25 de Junho de 1970 ( *1 )

No processo 47/69,

República Francesa, representado por Sua Excelência o embaixador extraordinário e plenipotenciário Renard Sinan, com domicílio escolhido no Luxemburgo na Embaixada de França,

recorrente,

contra

Comissão das Comunidades Europeias, representada pelo seu consultor jurídico, Joseph Griesmar, com domicílio escolhido no Luxemburgo no escritório de Émile Reuter, consultor jurídico da Comissão, 4, boulevard Royai,

recorrida,

em que é pedida a anulação da decisão da Comissão de 18 de Julho de 1969, relativa ao regime de ajudas francesas ao sector têxtil,

O TRIBUNAL DE JUSTIÇA,

composto por: R. Lecourt, presidente, R. Monaco e P. Pescatore, presidentes de secção, A. M. Donner, A. Trabucchi, W. Strauß e J. Mertens de Wilmars, juízes,

advogado-geral: K. Roemer

secretário: A. Van Houtte

profere o presente

Acórdão

(A parte relativa à matéria de facto não é reproduzida)

Fundamentos da decisão

1

Por recurso interposto em 26 de Setembro de 1969, a República Francesa pediu a anulação da decisão da Comissão de 18 de Julho de 1968, que tem por objecto, a título principal, a supressão da ajuda nacional à indústria têxtil ou, a título subsidiário, a admissão desta ajuda sob reserva da modificação da imposição parafiscal afectada ao seu financiamento.

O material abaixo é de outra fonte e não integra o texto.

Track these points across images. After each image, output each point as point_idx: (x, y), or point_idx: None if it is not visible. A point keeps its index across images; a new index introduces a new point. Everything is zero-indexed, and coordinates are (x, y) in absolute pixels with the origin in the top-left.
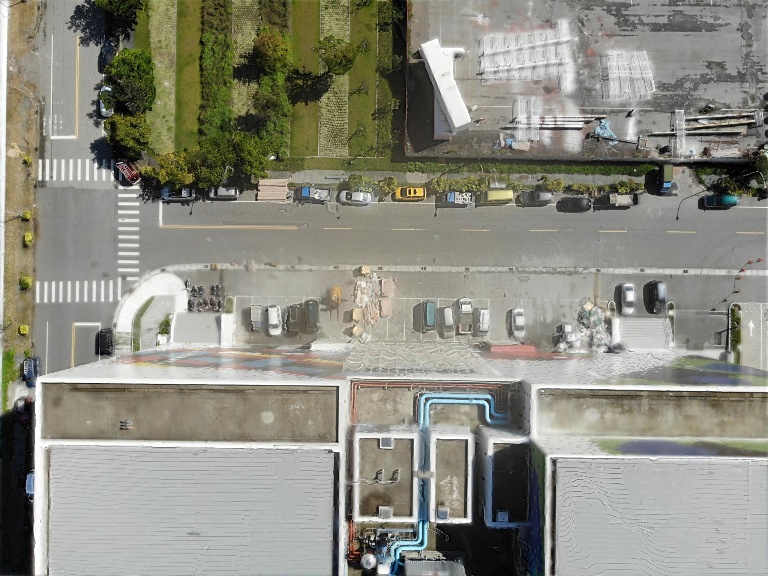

Quanto ao primeiro fundamento

2

O Governo francês sustenta, em primeiro lugar, que a decisão em causa não tem base legal e está ferida de desvio de poder já que o artigo 93o, n.o 2, do Tratado, ao permitir somente à Comissão decidir a supressão ou a modificação de um auxílio reconhecido como incompatível com o mercado comum, não pode servir de base a uma decisão que tem como objectivo fazer modificar a base de um imposto destinado ao financiamento desta ajuda.

3

Nos termos do artigo 93.o, n.o 2, do Tratado, se a Comissão verificar «que um auxílio concedido por um Estado ou proveniente de recursos estatais não é compatível com o mercado comum, nos termos do artigo 92.o, ou que esse auxílio está a ser aplicado de forma abusiva, decidirá que o Estado em causa deve suprimir ou modificar esse auxílio no prazo que ela fixar».

4

Esta disposição, ao tomar em consideração a relação que pode existir entre o auxílio concedido por um Estado-membro e o seu modo de financiamento através de recursos estatais, não permite à Comissão isolar o auxílio propriamente dito do seu modo de financiamento e ignorar este último se, associado ao auxílio propriamente dito, torna o conjunto incompatível com o mercado comum.

5

Nos termos do artigo 92.o, n.o 1, «são incompatíveis com o mercado comum, na medida em que afectam as trocas comerciais entre os Estados-membros, os auxílios concedidos pelos Estados ou provenientes de recursos estatais, independentemente da forma que assumam, que falseiem ou ameacem falsear a concorrência, favorecendo certas empresas ou certas produções».

6

Entretanto, por força do artigo 92.o, n.o 3, alínea c), «podem ser considerados compatíveis com o mercado comum… os auxílios destinados a facilitar o desenvolvimento de certas actividades ou regiões económicas, quando não alterem as condições das trocas comerciais de maneira que contrariem o interesse comum».

7

Para avaliar se um auxílio «afecta as trocas comerciais entre os Estados-membros», «falseia ou ameaça falsear a concorrência favorecendo certas empresas ou certas produções» e «altera as condições das trocas comerciais de uma maneira que contraria o mercado comum», é necessário considerar todos os elementos de direito ou de facto de que se compõe esse auxílio, nomeadamente, se não existe um desequilíbrio entre, por um lado, os encargos a suportar pelas empresas ou produções em causa, e, por outro, as vantagens que resultam da atribuição desse auxílio.

8

O exame de um auxílio não pode, assim, ser separado dos efeitos do seu modo de financiamento.

9

Por consequência, a Comissão é competente para decidir se a República Francesa devia suprimir ou modificar o conjunto do auxílio em causa.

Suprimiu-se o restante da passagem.